== Segment start ==
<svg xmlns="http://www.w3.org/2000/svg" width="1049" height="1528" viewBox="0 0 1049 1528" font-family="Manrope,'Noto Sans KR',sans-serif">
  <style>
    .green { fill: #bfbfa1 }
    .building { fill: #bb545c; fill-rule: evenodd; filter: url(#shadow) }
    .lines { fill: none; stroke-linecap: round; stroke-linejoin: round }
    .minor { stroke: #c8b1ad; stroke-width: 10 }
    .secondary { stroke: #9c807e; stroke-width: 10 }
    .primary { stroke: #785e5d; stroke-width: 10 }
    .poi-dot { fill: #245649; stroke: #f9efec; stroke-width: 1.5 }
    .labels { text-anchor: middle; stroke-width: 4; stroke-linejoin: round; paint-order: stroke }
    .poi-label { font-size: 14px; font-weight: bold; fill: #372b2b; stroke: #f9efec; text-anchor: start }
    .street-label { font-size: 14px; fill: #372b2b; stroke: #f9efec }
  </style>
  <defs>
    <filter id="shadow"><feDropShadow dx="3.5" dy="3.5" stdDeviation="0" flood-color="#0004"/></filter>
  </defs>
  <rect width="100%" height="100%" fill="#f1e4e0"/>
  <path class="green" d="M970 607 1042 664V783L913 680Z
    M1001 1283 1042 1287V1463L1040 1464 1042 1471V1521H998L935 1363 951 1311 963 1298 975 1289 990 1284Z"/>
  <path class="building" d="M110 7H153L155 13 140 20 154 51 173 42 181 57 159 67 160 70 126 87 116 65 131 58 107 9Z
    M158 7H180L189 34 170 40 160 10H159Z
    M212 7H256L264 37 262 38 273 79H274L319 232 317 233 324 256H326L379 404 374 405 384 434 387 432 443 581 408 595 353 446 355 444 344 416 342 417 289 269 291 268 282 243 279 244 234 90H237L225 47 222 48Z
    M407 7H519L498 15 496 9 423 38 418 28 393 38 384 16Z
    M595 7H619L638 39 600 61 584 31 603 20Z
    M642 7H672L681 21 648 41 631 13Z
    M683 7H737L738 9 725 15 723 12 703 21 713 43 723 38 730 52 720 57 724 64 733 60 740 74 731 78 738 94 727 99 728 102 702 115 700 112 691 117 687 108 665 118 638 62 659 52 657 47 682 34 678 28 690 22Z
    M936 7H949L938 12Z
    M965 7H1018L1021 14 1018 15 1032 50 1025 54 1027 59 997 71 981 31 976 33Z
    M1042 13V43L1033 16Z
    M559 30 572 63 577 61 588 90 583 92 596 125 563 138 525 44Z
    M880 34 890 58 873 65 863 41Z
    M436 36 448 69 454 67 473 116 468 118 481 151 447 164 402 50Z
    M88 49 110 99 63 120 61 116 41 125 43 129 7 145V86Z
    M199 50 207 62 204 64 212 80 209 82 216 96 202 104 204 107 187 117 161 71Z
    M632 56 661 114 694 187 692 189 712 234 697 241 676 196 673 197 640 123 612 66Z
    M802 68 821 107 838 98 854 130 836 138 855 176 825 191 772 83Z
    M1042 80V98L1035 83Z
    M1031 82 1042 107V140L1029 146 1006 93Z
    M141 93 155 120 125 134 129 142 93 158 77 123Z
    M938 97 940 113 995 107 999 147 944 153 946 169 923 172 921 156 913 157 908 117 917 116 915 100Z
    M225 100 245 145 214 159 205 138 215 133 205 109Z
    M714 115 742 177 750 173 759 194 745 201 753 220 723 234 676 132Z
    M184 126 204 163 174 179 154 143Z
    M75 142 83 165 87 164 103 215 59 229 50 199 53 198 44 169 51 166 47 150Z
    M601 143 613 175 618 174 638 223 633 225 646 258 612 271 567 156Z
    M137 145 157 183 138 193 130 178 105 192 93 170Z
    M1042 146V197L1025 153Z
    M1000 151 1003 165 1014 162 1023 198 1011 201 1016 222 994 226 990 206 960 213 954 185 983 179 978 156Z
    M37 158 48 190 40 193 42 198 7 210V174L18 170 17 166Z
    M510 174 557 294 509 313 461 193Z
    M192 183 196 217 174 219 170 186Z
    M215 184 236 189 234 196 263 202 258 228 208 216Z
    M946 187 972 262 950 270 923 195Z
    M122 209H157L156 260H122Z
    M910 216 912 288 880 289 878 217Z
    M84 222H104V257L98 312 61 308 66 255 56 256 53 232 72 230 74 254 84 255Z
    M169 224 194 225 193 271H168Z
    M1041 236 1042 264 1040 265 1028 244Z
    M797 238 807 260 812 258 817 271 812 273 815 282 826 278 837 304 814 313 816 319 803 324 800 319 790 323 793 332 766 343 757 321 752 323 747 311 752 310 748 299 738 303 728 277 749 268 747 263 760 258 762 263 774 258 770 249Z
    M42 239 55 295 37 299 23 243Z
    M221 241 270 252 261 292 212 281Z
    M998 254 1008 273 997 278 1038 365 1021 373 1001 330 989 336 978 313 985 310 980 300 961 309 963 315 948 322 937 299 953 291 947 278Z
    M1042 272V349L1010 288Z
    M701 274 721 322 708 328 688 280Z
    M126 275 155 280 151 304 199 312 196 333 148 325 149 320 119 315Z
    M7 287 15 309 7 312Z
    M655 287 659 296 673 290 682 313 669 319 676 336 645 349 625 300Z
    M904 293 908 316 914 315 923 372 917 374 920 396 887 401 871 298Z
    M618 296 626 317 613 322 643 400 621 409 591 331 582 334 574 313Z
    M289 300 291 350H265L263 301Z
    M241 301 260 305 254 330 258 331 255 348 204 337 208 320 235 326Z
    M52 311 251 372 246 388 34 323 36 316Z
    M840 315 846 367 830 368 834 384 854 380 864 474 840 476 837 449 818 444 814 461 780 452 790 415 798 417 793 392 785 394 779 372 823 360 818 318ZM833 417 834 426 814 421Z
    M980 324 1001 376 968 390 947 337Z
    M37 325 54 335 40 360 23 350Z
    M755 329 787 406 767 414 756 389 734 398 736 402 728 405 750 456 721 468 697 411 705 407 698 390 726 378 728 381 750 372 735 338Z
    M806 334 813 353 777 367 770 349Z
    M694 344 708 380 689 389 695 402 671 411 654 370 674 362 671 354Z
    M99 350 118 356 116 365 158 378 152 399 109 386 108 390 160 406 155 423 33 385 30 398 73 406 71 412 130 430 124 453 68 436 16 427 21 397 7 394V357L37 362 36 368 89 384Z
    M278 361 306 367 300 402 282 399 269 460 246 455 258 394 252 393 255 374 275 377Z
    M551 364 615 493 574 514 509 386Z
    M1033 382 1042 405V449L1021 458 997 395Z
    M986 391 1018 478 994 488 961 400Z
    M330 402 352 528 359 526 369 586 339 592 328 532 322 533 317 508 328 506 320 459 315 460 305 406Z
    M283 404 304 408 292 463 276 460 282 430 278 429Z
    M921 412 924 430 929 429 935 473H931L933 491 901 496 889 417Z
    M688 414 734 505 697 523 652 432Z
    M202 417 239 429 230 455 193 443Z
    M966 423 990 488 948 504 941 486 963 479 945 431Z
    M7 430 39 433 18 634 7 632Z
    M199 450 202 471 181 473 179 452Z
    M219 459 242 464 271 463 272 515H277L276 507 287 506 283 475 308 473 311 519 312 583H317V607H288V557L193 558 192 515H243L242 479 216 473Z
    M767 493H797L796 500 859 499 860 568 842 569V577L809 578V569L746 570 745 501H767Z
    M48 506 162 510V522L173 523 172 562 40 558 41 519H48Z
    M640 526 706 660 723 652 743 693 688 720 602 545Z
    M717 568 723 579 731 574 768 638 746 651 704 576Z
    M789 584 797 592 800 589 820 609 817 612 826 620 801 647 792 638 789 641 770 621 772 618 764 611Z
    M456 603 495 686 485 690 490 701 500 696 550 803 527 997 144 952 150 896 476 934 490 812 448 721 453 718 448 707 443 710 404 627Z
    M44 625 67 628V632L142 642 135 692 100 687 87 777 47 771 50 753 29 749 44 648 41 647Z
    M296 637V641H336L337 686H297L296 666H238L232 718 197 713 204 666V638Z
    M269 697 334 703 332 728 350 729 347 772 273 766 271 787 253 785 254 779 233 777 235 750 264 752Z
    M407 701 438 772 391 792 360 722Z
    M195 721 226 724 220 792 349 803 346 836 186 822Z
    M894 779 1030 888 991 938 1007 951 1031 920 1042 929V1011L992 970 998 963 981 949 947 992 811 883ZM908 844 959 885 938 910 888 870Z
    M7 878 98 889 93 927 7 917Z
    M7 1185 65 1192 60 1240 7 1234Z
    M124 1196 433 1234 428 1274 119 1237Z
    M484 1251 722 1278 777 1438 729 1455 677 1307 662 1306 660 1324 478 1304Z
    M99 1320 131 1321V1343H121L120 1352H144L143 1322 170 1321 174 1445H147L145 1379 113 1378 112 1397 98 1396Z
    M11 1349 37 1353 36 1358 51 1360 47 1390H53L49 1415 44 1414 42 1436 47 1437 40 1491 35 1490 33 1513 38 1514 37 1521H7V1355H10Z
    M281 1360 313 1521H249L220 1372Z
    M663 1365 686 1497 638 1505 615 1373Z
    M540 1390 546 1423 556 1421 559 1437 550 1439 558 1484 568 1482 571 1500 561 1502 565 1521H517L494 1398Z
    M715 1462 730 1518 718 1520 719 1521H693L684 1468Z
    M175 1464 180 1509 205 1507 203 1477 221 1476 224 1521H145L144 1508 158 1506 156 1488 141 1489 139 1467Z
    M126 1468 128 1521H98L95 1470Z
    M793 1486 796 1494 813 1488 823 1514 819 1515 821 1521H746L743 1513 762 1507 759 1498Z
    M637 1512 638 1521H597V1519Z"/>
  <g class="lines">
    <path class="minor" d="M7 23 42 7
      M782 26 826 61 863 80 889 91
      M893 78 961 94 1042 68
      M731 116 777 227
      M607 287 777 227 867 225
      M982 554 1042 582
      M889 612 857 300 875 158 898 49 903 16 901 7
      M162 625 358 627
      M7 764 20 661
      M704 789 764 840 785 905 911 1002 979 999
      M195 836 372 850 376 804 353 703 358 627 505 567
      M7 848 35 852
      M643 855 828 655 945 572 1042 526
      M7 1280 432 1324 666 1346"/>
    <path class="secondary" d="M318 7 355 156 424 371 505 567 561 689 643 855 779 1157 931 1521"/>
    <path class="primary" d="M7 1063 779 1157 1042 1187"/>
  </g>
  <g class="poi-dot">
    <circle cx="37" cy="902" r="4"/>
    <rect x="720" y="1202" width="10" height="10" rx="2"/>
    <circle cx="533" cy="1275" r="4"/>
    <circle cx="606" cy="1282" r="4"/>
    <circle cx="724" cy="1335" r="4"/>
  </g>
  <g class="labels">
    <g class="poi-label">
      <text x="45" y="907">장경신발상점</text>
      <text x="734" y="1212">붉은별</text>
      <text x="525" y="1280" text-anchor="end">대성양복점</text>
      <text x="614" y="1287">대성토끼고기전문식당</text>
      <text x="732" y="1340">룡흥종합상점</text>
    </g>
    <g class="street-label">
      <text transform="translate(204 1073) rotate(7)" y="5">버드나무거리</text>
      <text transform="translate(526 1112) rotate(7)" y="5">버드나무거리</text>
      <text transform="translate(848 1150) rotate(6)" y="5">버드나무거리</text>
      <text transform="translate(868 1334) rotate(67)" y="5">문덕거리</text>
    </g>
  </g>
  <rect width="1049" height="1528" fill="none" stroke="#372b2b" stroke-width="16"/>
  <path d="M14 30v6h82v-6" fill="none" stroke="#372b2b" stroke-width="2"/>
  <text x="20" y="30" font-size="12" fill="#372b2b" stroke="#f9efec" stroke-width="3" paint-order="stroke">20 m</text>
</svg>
== Segment end ==
◆ THE PROBLEM
Scan the data above for the word "lines", then copy every line that holds it.

◆ RESULT
    .lines { fill: none; stroke-linecap: round; stroke-linejoin: round }
  <g class="lines">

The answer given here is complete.